The best of 90+7 Issue 03
Future Palace stars' unique football introduction
Alan Smith started his lengthy career at Palace by managing the youth and Reserve teams. He took over at a cash-strapped period with the setup a "shambles".
In time, he would help develop the likes of Gareth Southgate, Richard Shaw and John Salako by building a formidable youth system.
Recounting his entire time at Palace, Smith explains that one day "the youth-team had a match in one part of London, before the Reserves had to play in another against Spurs. I was manager of both sides, so at the youth-team’s half-time, I put Richard, John and Gareth Southgate in my car, drove to Tottenham and played them in the Reserves!"
Steve Coppell's advice
Alan Smith and Steve Coppell formed a forceful partnership that led Palace to their most successful seasons ever. When it ended, Smith filled Coppell's shoes before thinking his time at Palace had ended in 1995.

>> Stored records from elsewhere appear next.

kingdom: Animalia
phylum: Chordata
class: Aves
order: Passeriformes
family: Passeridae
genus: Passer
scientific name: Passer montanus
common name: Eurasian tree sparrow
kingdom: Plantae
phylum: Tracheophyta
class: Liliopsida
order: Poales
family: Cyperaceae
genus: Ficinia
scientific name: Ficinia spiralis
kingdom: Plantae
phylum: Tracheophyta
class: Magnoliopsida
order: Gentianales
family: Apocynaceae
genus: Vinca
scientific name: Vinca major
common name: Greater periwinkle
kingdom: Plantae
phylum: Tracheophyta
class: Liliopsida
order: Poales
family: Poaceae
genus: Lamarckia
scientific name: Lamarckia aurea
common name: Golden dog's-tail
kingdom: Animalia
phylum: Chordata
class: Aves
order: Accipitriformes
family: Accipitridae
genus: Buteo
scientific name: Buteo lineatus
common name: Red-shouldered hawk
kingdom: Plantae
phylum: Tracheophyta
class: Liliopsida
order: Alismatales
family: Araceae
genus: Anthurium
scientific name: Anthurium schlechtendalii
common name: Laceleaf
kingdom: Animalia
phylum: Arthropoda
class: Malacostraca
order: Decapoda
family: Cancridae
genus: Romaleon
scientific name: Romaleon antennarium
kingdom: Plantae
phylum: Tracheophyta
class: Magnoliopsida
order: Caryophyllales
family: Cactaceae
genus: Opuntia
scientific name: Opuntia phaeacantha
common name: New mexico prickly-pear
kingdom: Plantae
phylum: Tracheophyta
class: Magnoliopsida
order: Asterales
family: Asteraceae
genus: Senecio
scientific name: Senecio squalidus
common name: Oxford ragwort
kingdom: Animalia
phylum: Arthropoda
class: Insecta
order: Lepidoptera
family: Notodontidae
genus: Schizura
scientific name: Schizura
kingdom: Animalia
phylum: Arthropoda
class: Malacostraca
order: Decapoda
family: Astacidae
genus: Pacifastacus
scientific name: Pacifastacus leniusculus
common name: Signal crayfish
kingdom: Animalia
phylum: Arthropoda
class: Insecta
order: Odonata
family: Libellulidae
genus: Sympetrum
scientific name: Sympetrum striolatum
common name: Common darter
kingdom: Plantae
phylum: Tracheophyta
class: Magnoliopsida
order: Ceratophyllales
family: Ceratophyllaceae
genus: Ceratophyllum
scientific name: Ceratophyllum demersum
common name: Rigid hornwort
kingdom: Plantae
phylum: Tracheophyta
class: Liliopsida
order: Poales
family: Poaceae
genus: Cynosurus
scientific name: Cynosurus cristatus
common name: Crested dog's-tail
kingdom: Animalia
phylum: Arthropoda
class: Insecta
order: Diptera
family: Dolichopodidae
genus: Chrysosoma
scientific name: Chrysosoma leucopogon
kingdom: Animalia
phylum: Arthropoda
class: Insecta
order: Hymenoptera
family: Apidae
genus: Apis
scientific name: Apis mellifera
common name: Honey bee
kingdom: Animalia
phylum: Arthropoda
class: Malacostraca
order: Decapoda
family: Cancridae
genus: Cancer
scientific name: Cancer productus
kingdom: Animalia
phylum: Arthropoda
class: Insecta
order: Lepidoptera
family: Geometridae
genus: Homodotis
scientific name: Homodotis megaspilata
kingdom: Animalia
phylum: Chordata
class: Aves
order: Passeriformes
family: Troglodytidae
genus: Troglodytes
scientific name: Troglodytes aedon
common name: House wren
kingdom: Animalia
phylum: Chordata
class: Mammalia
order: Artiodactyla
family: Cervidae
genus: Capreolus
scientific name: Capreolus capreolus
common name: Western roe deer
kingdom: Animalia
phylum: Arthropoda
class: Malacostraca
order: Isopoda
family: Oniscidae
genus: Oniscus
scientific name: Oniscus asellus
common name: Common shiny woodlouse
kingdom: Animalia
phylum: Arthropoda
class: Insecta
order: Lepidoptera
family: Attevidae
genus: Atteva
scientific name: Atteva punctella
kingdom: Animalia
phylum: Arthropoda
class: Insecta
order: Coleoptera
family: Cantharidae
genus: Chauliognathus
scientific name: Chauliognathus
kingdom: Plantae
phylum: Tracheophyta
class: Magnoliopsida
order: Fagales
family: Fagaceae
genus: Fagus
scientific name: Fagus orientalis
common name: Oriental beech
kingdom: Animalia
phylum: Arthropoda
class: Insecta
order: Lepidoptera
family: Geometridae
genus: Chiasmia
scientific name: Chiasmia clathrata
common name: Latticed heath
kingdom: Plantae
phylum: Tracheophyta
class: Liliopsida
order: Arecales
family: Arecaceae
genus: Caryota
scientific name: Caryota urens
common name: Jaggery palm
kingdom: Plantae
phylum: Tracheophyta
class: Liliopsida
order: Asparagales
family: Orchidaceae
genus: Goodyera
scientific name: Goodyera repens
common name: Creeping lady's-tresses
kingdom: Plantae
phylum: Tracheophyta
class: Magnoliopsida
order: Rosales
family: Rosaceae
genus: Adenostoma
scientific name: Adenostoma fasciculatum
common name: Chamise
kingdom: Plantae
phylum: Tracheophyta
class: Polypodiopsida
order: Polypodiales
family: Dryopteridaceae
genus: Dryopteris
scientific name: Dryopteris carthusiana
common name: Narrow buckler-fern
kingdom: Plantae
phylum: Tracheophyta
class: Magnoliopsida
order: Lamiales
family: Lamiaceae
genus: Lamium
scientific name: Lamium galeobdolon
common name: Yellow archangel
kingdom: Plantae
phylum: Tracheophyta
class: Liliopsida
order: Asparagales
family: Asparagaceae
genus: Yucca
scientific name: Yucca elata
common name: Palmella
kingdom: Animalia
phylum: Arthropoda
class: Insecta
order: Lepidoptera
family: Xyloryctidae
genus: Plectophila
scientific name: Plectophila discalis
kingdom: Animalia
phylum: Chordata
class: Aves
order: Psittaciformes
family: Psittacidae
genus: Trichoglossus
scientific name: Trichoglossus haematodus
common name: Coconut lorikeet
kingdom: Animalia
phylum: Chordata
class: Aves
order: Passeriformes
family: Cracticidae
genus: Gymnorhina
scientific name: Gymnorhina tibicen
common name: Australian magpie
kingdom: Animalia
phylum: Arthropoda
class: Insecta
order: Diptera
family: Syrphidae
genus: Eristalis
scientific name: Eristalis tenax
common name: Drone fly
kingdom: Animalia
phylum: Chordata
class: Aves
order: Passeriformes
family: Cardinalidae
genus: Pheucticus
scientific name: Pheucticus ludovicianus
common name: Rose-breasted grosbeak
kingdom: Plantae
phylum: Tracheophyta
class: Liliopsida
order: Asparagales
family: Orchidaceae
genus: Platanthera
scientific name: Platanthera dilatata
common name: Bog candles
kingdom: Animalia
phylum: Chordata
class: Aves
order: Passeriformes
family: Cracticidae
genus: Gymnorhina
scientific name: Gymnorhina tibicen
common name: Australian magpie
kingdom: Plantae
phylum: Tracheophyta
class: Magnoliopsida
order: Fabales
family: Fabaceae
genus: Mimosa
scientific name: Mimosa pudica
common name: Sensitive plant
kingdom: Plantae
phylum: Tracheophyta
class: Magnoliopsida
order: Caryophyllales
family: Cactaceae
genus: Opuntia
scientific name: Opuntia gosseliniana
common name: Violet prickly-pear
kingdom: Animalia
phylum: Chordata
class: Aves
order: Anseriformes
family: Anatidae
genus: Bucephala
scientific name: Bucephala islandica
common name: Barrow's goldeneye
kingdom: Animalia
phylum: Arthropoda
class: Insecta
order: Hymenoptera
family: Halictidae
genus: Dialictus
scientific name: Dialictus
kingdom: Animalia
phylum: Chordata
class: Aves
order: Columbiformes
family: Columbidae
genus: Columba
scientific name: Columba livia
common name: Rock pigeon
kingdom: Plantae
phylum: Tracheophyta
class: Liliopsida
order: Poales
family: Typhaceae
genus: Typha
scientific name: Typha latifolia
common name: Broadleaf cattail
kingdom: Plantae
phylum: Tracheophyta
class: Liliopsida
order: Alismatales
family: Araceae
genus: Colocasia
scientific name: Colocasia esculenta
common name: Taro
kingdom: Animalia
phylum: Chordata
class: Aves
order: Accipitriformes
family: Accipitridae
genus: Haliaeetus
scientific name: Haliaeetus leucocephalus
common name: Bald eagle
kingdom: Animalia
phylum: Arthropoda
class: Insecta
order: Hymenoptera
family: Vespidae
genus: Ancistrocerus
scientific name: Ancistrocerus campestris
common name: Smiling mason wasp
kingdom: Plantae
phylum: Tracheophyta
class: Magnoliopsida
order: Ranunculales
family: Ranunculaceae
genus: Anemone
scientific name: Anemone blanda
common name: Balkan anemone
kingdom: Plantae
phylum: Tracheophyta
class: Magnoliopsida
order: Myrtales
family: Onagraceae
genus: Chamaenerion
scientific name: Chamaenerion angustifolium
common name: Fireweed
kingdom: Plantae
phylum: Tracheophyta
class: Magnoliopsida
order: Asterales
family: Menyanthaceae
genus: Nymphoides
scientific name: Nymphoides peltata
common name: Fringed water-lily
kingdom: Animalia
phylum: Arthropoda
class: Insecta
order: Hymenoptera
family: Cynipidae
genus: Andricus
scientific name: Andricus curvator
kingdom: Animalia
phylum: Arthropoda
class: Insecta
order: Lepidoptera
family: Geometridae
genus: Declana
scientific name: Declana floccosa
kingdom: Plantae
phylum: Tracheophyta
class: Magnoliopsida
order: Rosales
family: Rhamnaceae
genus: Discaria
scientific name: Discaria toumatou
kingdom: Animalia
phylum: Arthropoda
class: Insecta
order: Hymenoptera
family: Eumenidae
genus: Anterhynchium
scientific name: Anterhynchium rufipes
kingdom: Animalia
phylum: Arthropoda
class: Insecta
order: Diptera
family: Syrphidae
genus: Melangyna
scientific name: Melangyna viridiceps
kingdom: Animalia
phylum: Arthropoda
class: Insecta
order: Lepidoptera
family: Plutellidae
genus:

A few years later, he phoned Coppell for advice. ‘Alan,’ he was told, ‘don’t do it. You’re quite strong-minded and I don’t think you’ll get on. You’ve done it once, leave it at that.’
Later, Smith reflects: "I look back and think: ‘I had a great relationship with Steve and he gave me some advice. Why didn’t I take it?’"
How Eberechi Eze frustrated teachers
In a change from routine, 90+7 reveals how Eberechi Eze came from a unique south London school that produced four professional footballers in the space of three years.
His former teacher Marc Merridan recalls: "I taught him PE and he would do keepie-uppies from one school building to the other, which is about 200m. I’d often tell him: ‘Look, just keep the ball in your hands.’
"But he’d be keeping it up and I would chuckle to myself; it was great to see. No other player could do that in our school. He was quite special from such a young age."
Stitching up Shefki
Shefki Kuqi led a remarkable life and his career is quite the story. After fleeing Kosovo as a youngster, the former Palace forward moved to Finland where, after competing in the Champions League, he earned a switch to England.
But life could have been easier when Wolverhampton Wanderers spotted the frontman and offered him a deal as a young man. Kuqi reveals that he waited at Wolves alone throughout an entire day as his agent failed to turn up.
Eventually, this delay meant the deal fell through. "I never had one guy who could look after me," Kuqi says.